Why This Is Asked
Experiment design is the core competency of a product data analyst. This question tests statistical rigor, business judgment, and whether you know what can go wrong in practice.
Key Concepts to Cover
- Randomization unit — user-level vs session-level vs device-level
- Primary metric — checkout conversion rate (completed purchases / checkout initiations)
- Sample size calculation — minimum detectable effect, statistical power, significance level
- Novelty effect — users behave differently when they see something new, regardless of quality
- Interference effects — shared inventory, referral loops that violate independence assumption
How to Approach This
1. Define the Randomization Unit
Randomize at the user level, not the session level. A user seeing both variants in different sessions contaminates the experiment. For logged-out users, randomize by a persistent cookie.
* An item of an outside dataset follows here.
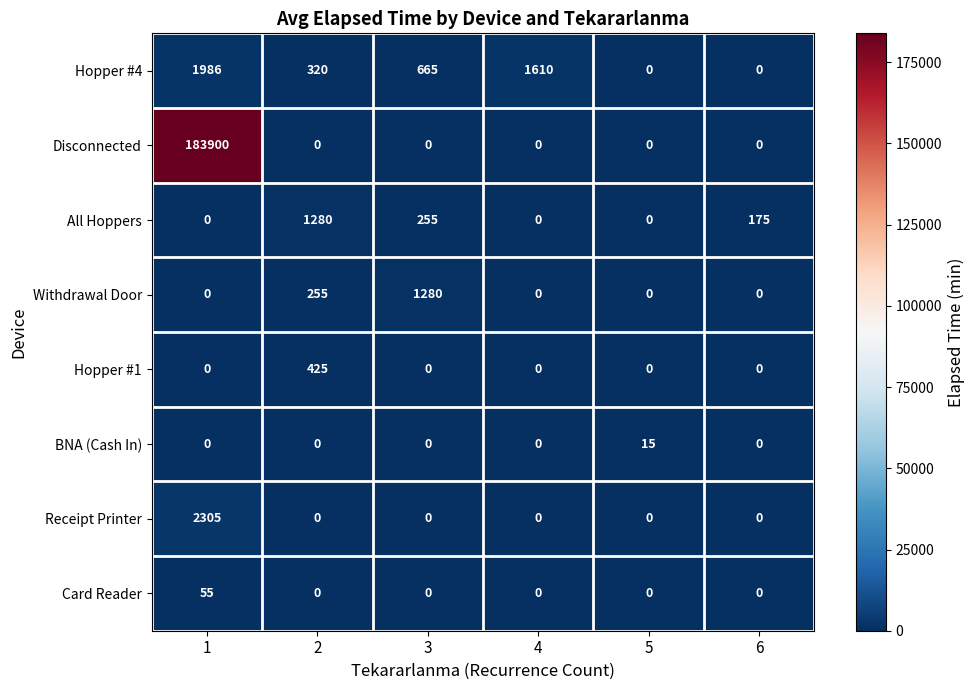

True or false: Hopper #4 has a value of 1610 at 4.

True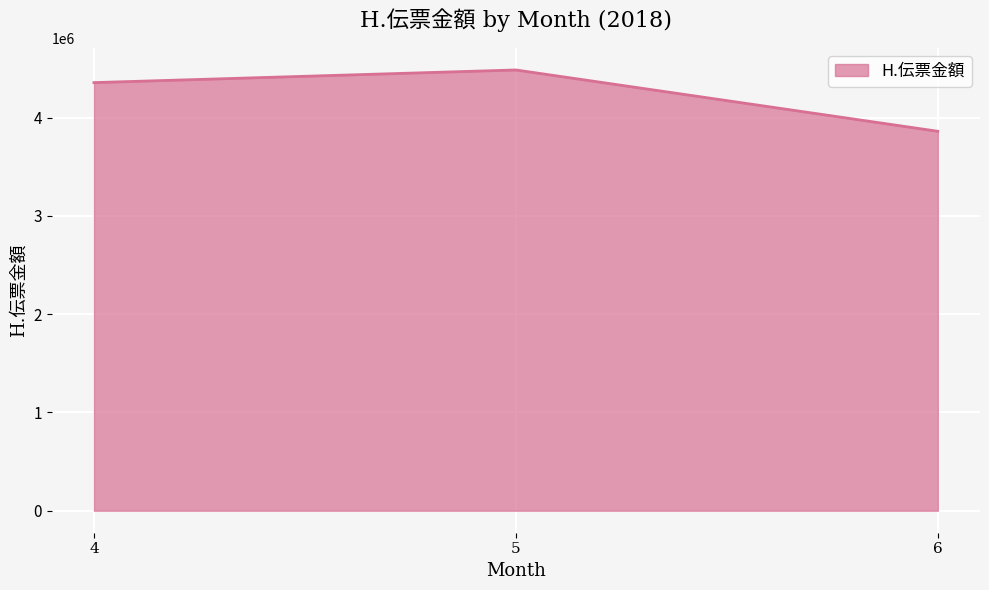

What is the sum of the values at 6 and 4?

8217524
2. Define the Primary Metric
Checkout conversion rate = completed purchases / checkout initiations. This is the direct measure of the change's effect.
Add guardrails:
- Average order value (the new flow should not reduce basket size)
- Support contact rate (a confusing flow may increase help requests)
- Load time p95 (new UI must not regress performance)
3. Calculate Sample Size
For a 5% relative lift on a 3% baseline conversion rate, 80% power, α=0.05:
- Minimum detectable effect (absolute): 3% × 5% = 0.15 percentage points
- Required sample per variant: ~180,000 users (use a sample size calculator)
- At 10,000 checkouts/day, that's ~36 days per variant = ~72 days total
- If this is too long, consider raising α to 0.1 or targeting a larger effect
4. Decide on Duration
Run for at least 2 full weeks to capture weekly seasonality. Don't stop early just because results look significant — peeking inflates false positive rate.
Common Follow-ups
-
"How do you handle users who abandon checkout in the middle and come back later?" Count them in the denominator at checkout initiation. Their return is already captured in your randomization since they're in the same variant.
-
"The experiment ran for 2 weeks and p-value is 0.04. Should you ship?" Check: Did you pre-register the hypothesis? Did you look multiple times during the run? Is the effect size practically meaningful? 0.04 is borderline — look for consistent results across segments before shipping.